Published: 01 August 2014


OCCRP strongly condemns the brazen stifling of press freedom by the Latvian court, which has frozen the assets of the publisher of Ir, a weekly investigative journal.

Following a defamation claim filed by bankruptcy administrator Maris Spruds against Ir, the court in the capital city of Riga seized more than US$ 30,000 from Cits Medijs, the publisher of the magazine.

This is the first time that the Baltic state has frozen assets before a defamation trial has even begun, thus “raising questions about its propriety and having potentially serious consequences for other publications working to expose inconvenient truths,” reports Public Broadcasting of Latvia (LSM).


Inga Springe, a journalist from the Baltic Center for Investigative Journalism Re:Baltica, which is an Organized Crime and Corruption Reporting Project (OCCRP) partner, says that the court ruling threatens investigative journalism in Latvia, which is already weak. 
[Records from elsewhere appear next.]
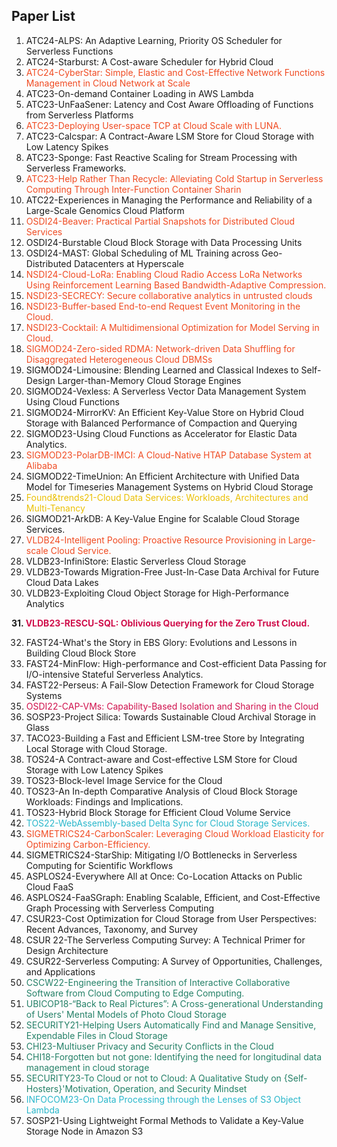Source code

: ## Paper List

1. ATC24-ALPS: An Adaptive Learning, Priority OS Scheduler for Serverless Functions
2. ATC24-Starburst: A Cost-aware Scheduler for Hybrid Cloud
3. <span style="color: #F04B22;">ATC24-CyberStar: Simple, Elastic and Cost-Effective Network Functions Management in Cloud Network at Scale</span>
4. ATC23-On-demand Container Loading in AWS Lambda
5. ATC23-UnFaaSener: Latency and Cost Aware Offloading of Functions from Serverless Platforms
6. <span style="color: #F04B22;">ATC23-Deploying User-space TCP at Cloud Scale with LUNA.</span>
7. ATC23-Calcspar: A Contract-Aware LSM Store for Cloud Storage with Low Latency Spikes
8. ATC23-Sponge: Fast Reactive Scaling for Stream Processing with Serverless Frameworks.
9. <span style="color: #F04B22;">ATC23-Help Rather Than Recycle: Alleviating Cold Startup in Serverless Computing Through Inter-Function Container Sharin</span>
10. ATC22-Experiences in Managing the Performance and Reliability of a Large-Scale Genomics Cloud Platform
11. <span style="color: #F04B22;">OSDI24-Beaver: Practical Partial Snapshots for Distributed Cloud Services</span>
12. OSDI24-Burstable Cloud Block Storage with Data Processing Units
13. OSDI24-MAST: Global Scheduling of ML Training across Geo-Distributed Datacenters at Hyperscale
14. <span style="color: #F04B22;">NSDI24-Cloud-LoRa: Enabling Cloud Radio Access LoRa Networks Using Reinforcement Learning Based Bandwidth-Adaptive Compression.</span>
15. <span style="color: #F04B22;">NSDI23-SECRECY: Secure collaborative analytics in untrusted clouds</span>
16. <span style="color: #F04B22;">NSDI23-Buffer-based End-to-end Request Event Monitoring in the Cloud.</span>
17. <span style="color: #F04B22;">NSDI23-Cocktail: A Multidimensional Optimization for Model Serving in Cloud.</span>
18. <span style="color: #F04B22;">SIGMOD24-Zero-sided RDMA: Network-driven Data Shuffling for Disaggregated Heterogeneous Cloud DBMSs </span>
19. SIGMOD24-Limousine: Blending Learned and Classical Indexes to Self-Design Larger-than-Memory Cloud Storage Engines 
20. SIGMOD24-Vexless: A Serverless Vector Data Management System Using Cloud Functions 
21. SIGMOD24-MirrorKV: An Efficient Key-Value Store on Hybrid Cloud Storage with Balanced Performance of Compaction and Querying
22. SIGMOD23-Using Cloud Functions as Accelerator for Elastic Data Analytics.
23. <span style="color: #F04B22;">SIGMOD23-PolarDB-IMCI: A Cloud-Native HTAP Database System at Alibaba</span>
24. SIGMOD22-TimeUnion: An Efficient Architecture with Unified Data Model for Timeseries Management Systems on Hybrid Cloud Storage
25. <span style="color: #EBC004;">Found&trends21-Cloud Data Services: Workloads, Architectures and Multi-Tenancy</span>
26. SIGMOD21-ArkDB: A Key-Value Engine for Scalable Cloud Storage Services.
27. <span style="color: #F04B22;">VLDB24-Intelligent Pooling: Proactive Resource Provisioning in Large-scale Cloud Service.</span>
28. VLDB23-InfiniStore: Elastic Serverless Cloud Storage
29. VLDB23-Towards Migration-Free Just-In-Case Data Archival for Future Cloud Data Lakes
30. VLDB23-Exploiting Cloud Object Storage for High-Performance Analytics

**31. <span style="color: #D0104C;">VLDB23-RESCU-SQL: Oblivious Querying for the Zero Trust Cloud.</span>**

32. FAST24-What's the Story in EBS Glory: Evolutions and Lessons in Building Cloud Block Store
33. FAST24-MinFlow: High-performance and Cost-efficient Data Passing for I/O-intensive Stateful Serverless Analytics.
34. FAST22-Perseus: A Fail-Slow Detection Framework for Cloud Storage Systems
35. <span style="color: #D0104C;">OSDI22-CAP-VMs: Capability-Based Isolation and Sharing in the Cloud</span>
36. SOSP23-Project Silica: Towards Sustainable Cloud Archival Storage in Glass
37. TACO23-Building a Fast and Efficient LSM-tree Store by Integrating Local Storage with Cloud Storage.
38. TOS24-A Contract-aware and Cost-effective LSM Store for Cloud Storage with Low Latency Spikes
39. TOS23-Block-level Image Service for the Cloud
40. TOS23-An In-depth Comparative Analysis of Cloud Block Storage Workloads: Findings and Implications.
41. TOS23-Hybrid Block Storage for Efficient Cloud Volume Service
42. <span style="color: #29B7CB;">TOS22-WebAssembly-based Delta Sync for Cloud Storage Services.</span>
43. <span style="color: #F04B22;">SIGMETRICS24-CarbonScaler: Leveraging Cloud Workload Elasticity for Optimizing Carbon-Efficiency.</span>
44. SIGMETRICS24-StarShip: Mitigating I/O Bottlenecks in Serverless Computing for Scientific Workflows
45. ASPLOS24-Everywhere All at Once: Co-Location Attacks on Public Cloud FaaS
46. ASPLOS24-FaaSGraph: Enabling Scalable, Efficient, and Cost-Effective Graph Processing with Serverless Computing
47. CSUR23-Cost Optimization for Cloud Storage from User Perspectives: Recent Advances, Taxonomy, and Survey
48. CSUR 22-The Serverless Computing Survey: A Technical Primer for Design Architecture
49. CSUR22-Serverless Computing: A Survey of Opportunities, Challenges, and Applications
50. <span style="color: #248067;">CSCW22-Engineering the Transition of Interactive Collaborative Software from Cloud Computing to Edge Computing.</span>
51. <span style="color: #248067;">UBICOP18-“Back to Real Pictures”: A Cross-generational Understanding of Users' Mental Models of Photo Cloud Storage</span>
52. <span style="color: #248067;">SECURITY21-Helping Users Automatically Find and Manage Sensitive, Expendable Files in Cloud Storage</span>
53. <span style="color: #248067;">CHI23-Multiuser Privacy and Security Conflicts in the Cloud</span>
54. <span style="color: #248067;">CHI18-Forgotten but not gone: Identifying the need for longitudinal data management in cloud storage</span>
55. <span style="color: #248067;">SECURITY23-To Cloud or not to Cloud: A Qualitative Study on {Self-Hosters}'Motivation, Operation, and Security Mindset</span>
56. <span style="color: #29B7CB;">INFOCOM23-On Data Processing through the Lenses of S3 Object Lambda</span>
57. SOSP21-Using Lightweight Formal Methods to Validate a Key-Value Storage Node in Amazon S3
The defamation claim was filed by Spruds over a series of articles published in the fall of 2012. Ir says that it stands by its articles. 
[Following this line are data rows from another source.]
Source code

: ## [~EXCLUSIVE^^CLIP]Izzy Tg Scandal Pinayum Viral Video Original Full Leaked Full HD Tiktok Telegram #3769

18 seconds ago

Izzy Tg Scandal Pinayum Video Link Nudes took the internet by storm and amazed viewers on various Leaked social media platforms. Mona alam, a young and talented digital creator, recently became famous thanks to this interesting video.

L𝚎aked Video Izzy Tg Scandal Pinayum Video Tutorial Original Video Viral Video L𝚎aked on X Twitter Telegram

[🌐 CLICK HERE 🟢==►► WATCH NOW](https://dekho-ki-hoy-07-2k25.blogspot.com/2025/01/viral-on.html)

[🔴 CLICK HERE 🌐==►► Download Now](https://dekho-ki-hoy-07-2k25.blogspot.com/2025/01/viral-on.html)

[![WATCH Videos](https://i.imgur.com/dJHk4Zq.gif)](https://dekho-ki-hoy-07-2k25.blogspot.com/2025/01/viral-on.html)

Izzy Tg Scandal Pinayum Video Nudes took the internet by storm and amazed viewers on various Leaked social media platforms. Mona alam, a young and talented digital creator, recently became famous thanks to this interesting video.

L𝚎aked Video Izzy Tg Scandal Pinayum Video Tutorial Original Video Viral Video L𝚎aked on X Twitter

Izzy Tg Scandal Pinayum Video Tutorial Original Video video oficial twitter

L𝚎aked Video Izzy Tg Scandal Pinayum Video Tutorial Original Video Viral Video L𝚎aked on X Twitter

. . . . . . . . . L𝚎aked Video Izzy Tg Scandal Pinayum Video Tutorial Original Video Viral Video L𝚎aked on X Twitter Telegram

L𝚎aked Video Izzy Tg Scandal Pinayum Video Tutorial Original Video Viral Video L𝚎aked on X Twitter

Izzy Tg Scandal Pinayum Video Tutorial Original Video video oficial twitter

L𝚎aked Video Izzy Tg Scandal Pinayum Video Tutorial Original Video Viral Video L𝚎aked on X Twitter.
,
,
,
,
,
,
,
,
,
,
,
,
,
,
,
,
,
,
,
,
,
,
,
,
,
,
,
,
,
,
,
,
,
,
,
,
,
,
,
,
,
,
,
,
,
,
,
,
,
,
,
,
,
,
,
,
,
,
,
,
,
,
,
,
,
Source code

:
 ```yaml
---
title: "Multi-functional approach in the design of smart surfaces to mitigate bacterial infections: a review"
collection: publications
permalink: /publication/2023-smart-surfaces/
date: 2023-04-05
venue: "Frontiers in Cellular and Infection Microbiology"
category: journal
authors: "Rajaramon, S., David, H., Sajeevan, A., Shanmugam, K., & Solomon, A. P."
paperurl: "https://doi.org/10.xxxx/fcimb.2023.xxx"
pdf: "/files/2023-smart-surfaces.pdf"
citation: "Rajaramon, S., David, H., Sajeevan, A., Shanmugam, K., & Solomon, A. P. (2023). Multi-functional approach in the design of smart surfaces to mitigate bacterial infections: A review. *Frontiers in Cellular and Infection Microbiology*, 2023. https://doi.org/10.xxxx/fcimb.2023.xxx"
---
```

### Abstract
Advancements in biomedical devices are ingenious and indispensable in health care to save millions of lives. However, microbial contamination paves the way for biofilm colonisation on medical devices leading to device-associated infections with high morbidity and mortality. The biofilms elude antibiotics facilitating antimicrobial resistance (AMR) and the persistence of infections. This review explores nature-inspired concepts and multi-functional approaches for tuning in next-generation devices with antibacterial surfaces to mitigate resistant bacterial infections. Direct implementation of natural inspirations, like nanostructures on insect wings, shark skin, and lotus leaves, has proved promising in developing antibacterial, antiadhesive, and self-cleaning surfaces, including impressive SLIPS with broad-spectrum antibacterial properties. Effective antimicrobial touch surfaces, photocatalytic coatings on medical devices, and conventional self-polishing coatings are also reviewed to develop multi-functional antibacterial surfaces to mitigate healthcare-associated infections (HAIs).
According to Springe, the stories do not accuse Spruds specifically of any wrongdoing, and instead focus on insolvency cases related to high-profile figures in Latvia. The journalist said Spruds has challenged the article and the accompanying picture on the magazine's cover—but not any specific facts within it. 

Ir magazine's editor-in-chief Nellija Locmele said, “Mr. Spruds has no hope of winning the case in a trial, so he is playing for time and trying to harm Ir by whatever means he can. This parody of justice affirms how much the Latvian court system is in need of real reforms,” reports LSM. 
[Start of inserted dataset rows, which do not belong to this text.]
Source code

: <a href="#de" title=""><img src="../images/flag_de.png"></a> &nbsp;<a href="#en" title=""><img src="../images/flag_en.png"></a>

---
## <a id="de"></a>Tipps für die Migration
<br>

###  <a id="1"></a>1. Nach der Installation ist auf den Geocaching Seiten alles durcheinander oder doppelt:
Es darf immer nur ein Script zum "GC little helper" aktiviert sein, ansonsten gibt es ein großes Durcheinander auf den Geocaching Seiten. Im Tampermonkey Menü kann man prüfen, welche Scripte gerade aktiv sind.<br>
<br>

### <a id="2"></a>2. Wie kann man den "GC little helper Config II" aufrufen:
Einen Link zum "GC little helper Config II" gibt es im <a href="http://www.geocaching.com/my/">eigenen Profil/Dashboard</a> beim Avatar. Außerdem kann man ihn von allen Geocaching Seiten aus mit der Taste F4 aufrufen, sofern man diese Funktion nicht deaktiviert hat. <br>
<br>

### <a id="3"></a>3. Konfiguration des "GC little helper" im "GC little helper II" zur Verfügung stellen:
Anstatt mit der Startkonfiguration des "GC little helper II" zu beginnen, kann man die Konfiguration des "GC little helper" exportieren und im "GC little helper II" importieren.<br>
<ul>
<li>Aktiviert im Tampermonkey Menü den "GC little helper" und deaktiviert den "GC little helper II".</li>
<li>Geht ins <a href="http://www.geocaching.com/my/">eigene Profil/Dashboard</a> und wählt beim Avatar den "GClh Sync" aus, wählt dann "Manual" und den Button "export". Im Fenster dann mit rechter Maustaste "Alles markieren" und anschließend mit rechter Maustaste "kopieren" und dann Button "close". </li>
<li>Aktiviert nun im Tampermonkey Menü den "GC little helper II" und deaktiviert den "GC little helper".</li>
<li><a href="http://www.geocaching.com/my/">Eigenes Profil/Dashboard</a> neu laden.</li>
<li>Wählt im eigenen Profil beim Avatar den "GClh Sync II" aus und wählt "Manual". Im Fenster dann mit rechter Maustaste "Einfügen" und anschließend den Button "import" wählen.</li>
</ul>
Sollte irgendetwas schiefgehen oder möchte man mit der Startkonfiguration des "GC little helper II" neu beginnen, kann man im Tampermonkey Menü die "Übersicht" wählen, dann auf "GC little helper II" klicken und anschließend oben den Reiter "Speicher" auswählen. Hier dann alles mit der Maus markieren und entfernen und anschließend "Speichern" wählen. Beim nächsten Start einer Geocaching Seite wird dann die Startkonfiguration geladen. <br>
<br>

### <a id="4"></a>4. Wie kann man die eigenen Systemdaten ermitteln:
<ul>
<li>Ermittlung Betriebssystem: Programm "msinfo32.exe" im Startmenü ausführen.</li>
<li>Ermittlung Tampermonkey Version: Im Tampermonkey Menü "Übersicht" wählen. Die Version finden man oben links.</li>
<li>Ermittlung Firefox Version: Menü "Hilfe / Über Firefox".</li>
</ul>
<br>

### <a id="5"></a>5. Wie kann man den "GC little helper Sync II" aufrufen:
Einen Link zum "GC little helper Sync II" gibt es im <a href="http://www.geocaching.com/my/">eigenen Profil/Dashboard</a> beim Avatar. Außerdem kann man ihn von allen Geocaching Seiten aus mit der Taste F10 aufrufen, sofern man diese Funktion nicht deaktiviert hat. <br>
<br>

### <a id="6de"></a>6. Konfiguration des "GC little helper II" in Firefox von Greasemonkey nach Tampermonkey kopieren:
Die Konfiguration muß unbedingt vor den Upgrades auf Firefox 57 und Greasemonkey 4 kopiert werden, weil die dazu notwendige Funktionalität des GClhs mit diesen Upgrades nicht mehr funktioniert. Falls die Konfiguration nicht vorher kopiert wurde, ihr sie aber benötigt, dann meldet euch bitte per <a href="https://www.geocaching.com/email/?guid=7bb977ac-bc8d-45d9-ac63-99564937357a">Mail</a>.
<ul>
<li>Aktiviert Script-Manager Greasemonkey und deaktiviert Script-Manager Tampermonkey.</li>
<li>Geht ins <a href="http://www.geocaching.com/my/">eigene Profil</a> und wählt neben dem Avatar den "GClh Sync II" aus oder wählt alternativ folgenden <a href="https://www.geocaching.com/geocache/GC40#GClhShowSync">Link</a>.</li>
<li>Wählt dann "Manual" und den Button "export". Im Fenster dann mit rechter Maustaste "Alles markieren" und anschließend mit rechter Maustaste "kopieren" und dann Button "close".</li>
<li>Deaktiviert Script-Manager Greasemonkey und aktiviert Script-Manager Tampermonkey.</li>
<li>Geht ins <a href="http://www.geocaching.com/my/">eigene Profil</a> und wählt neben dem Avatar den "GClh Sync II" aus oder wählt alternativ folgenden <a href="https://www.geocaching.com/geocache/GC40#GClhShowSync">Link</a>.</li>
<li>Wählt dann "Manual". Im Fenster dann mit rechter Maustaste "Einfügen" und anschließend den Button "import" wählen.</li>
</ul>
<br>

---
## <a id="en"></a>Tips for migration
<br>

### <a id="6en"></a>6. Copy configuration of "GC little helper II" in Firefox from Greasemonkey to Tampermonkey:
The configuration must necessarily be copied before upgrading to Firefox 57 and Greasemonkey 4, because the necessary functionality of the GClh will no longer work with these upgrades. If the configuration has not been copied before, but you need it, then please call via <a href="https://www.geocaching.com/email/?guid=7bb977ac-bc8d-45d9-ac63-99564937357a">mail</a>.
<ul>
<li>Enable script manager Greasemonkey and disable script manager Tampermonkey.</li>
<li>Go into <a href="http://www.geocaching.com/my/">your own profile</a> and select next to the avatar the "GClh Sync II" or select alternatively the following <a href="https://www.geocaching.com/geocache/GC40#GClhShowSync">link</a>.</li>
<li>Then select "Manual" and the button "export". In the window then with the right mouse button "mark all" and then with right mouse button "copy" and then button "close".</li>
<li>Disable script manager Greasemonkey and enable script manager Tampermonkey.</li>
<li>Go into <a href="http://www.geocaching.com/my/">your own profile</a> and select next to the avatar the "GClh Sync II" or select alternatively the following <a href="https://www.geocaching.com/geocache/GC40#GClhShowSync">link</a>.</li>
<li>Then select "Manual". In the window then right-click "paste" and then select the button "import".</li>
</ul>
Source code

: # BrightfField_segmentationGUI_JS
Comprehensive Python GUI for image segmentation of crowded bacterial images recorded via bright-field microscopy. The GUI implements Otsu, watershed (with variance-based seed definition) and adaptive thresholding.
The Baltic Center for Investigative Journalism Re:Baltica is an important partner of OCCRP, which condemns the premature and harsh manner in which the Latvian court has dealt with press freedom in this case.

Said OCCRP editor Drew Sullivan, “This ruling is ridiculous although its not the first absurd ruling by Latvian courts on media issues. Media must be protected by courts and not harassed by them. 'Ir’ has not been found guilty of anything so this requirement by the court is tantamount to stifling the media for no reason."